Durch das Gesetz zur weiteren Stärkung des bürgerlichen Engagements wurde 2007 eine neue Pauschale fürs Ehrenamt von 500 Euro pro Jahr und Person eingeführt. Der gilt nicht nur bei der Einkommen- und Lohnsteuer, sondern auch für die Sozialversicherungsabgaben. Der Ehrenamtsfreibetrag kann für jede Art von Tätigkeit für gemeinnützige Vereine, Verbände oder öffentliche Einrichtungen in Anspruch genommen werden, zum Beispiel für eine Tätigkeit als Vereinsvorstand, Schatzmeister, Platz- oder Gerätewart, Reinigungsdienst, Fahrdienst von Eltern zu Auswärtsspielen von Kindern undSchiedsrichter im Amateurbereich

Nur was über dieser Schwelle liegt, muss versteuert werden. Die Ehrenamtspauschale ist an die Voraussetzung geknüpft, dass die Tätigkeit der Förderung von gemeinnützigen, mildtätigen oder kirchlichen Organisationen dienen muss. Zudem darf sie nur nebenberuflich ausgeübt werden. Eine Tätigkeit wird nebenberuflich ausgeübt, wenn sie – bezogen auf das Kalenderjahr – nicht mehr als ein Drittel der Arbeitszeit eines vergleichbaren Vollzeiterwerbs in Anspruch nimmt. Erzielt nun aber jemand für seine ehrenamtliche Tätigkeit keine Einnahmen, darf er keinen Freibetrag verwenden, den er ansonsten bei seinen anderen Einkünften wie Miete oder Lohn absetzen könnte, so der Bundesfinanzhof (Az. VIII B 202/11).

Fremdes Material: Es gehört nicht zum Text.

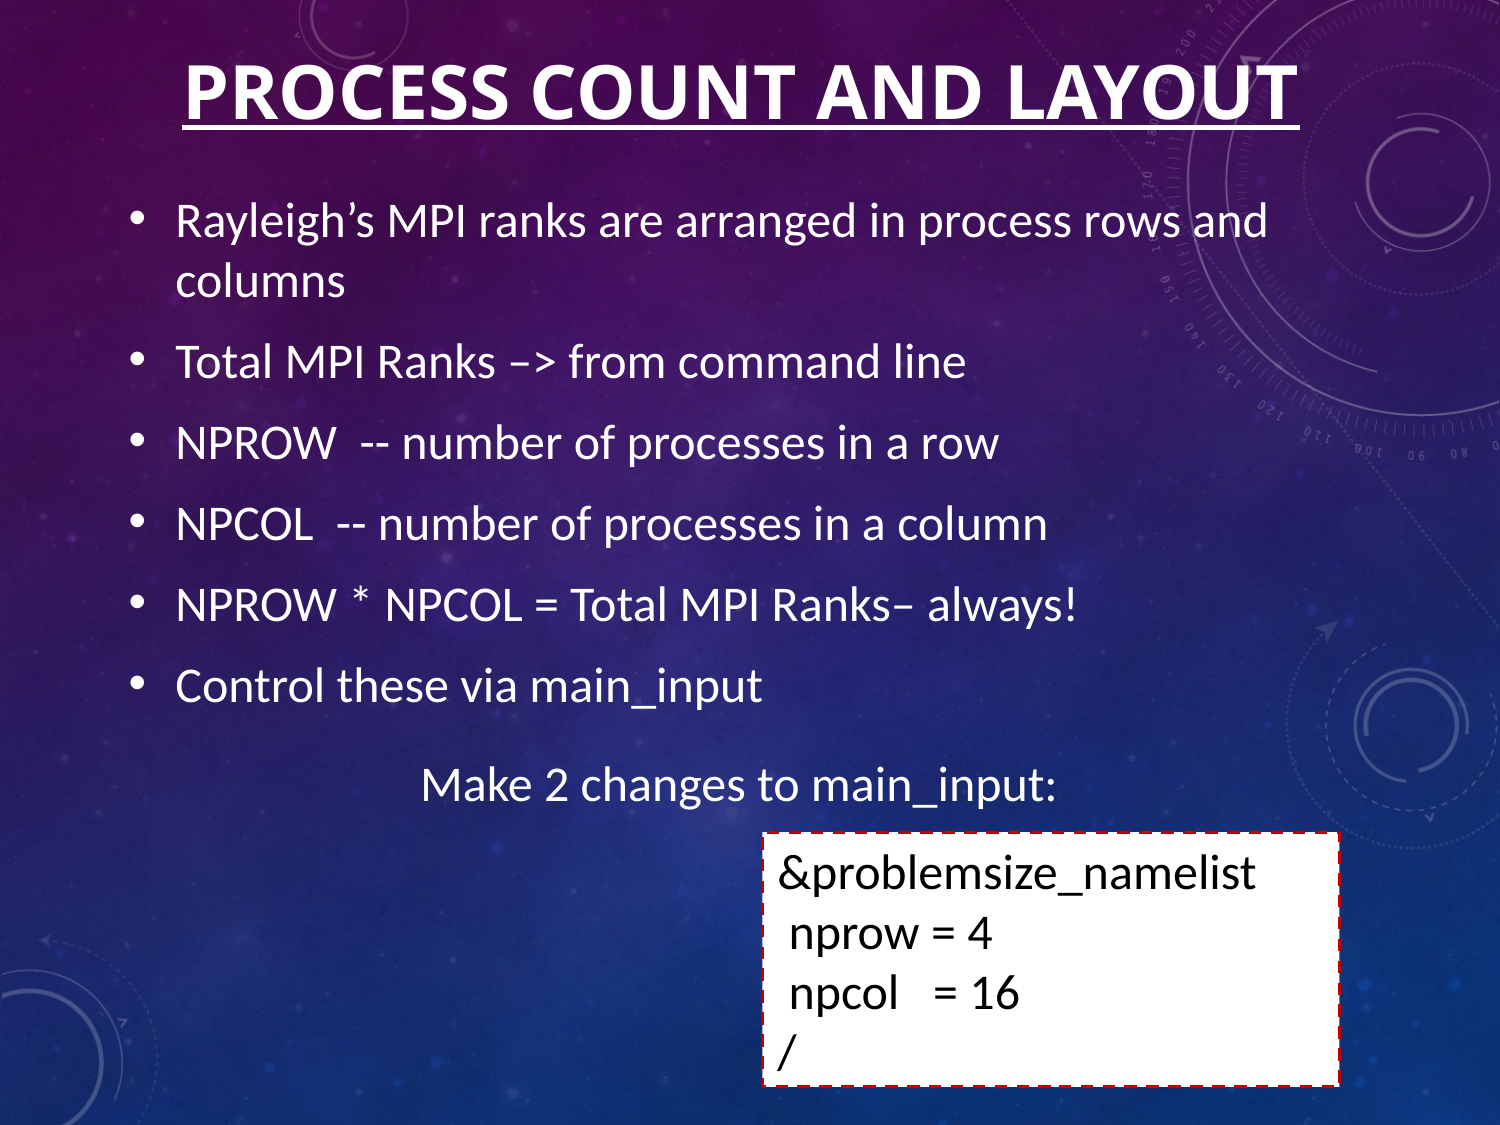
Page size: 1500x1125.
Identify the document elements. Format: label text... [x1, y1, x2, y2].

text_box &problemsize_namelist nprow = 4 npcol = 16 / [762, 832, 1340, 1087]
text_box Make 2 changes to main_input: [405, 743, 1074, 819]
title Process count and layout [167, 0, 1443, 209]
picture [0, 0, 1500, 1125]
list Rayleigh’s MPI ranks are arranged in process rows and columns Total MPI Ranks –> from command line NPROW -- number of processes in a row NPCOL -- number of processes in a column NPROW * NPCOL = Total MPI Ranks– always! Control these via main_input [113, 288, 1389, 612]
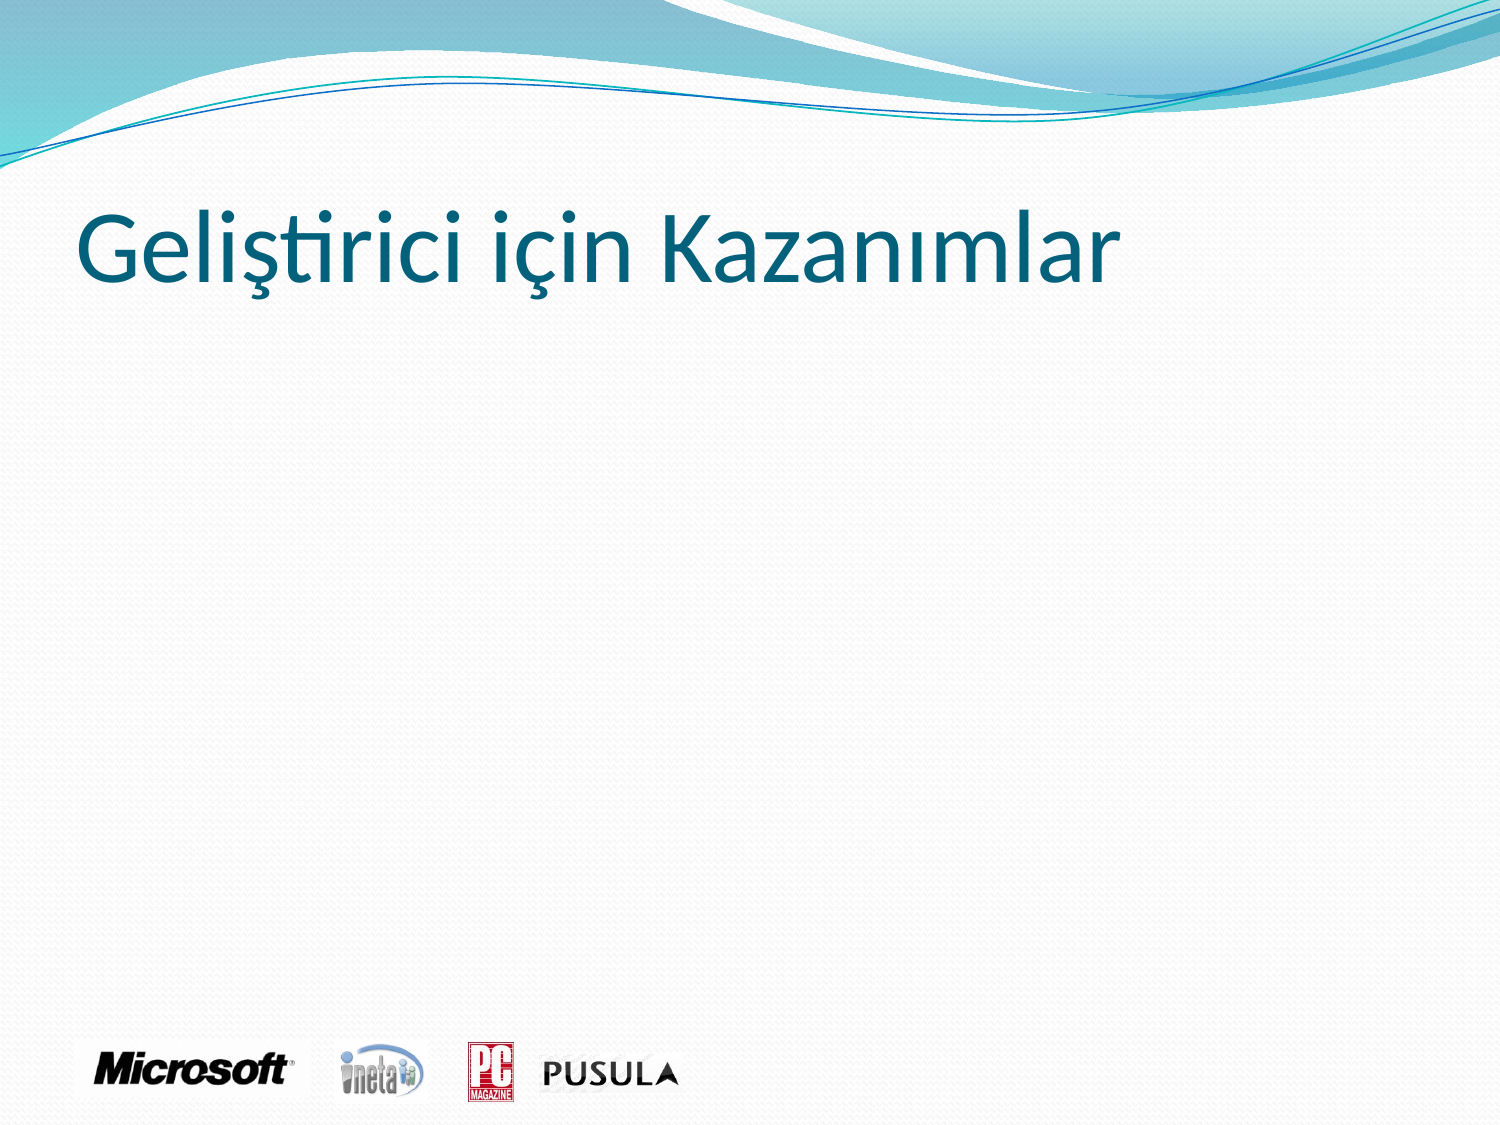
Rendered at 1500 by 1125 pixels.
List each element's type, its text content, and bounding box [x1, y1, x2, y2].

Das ist auch keine verfassungswidrige Ungleichbehandlung gegenüber den bezahlten Ehrenamtlichen. Denn mit der Einführung des Freibetrags wollte der Gesetzgeber gezielt nebenberufliche Tätigkeiten im gemeinnützigen Bereich fördern. In Hinblick auf dieses Ziel beinhaltet die Steuerregel keine verfassungswidrige Ungleichbehandlung gegenüber kostenlos Aktiven im Ehrenamt.

Die Richter betonten, dass – generell im Steuerrecht – die Anwendung einer Vergünstigung im Rahmen der gesetzgeberischen Gestaltungs- und Entscheidungsfreiheit liegt, sofern es hierüber nicht zum gleichheitswidrigen Begünstigungsausschluss kommt. Denn es entspricht dem Grundsatz des Einkommensteuerrechts, dass Aufwendungen nur dann abziehbar sind, wenn sie in wirtschaftlichem Zusammenhang mit steuerpflichtigen Einnahmen stehen.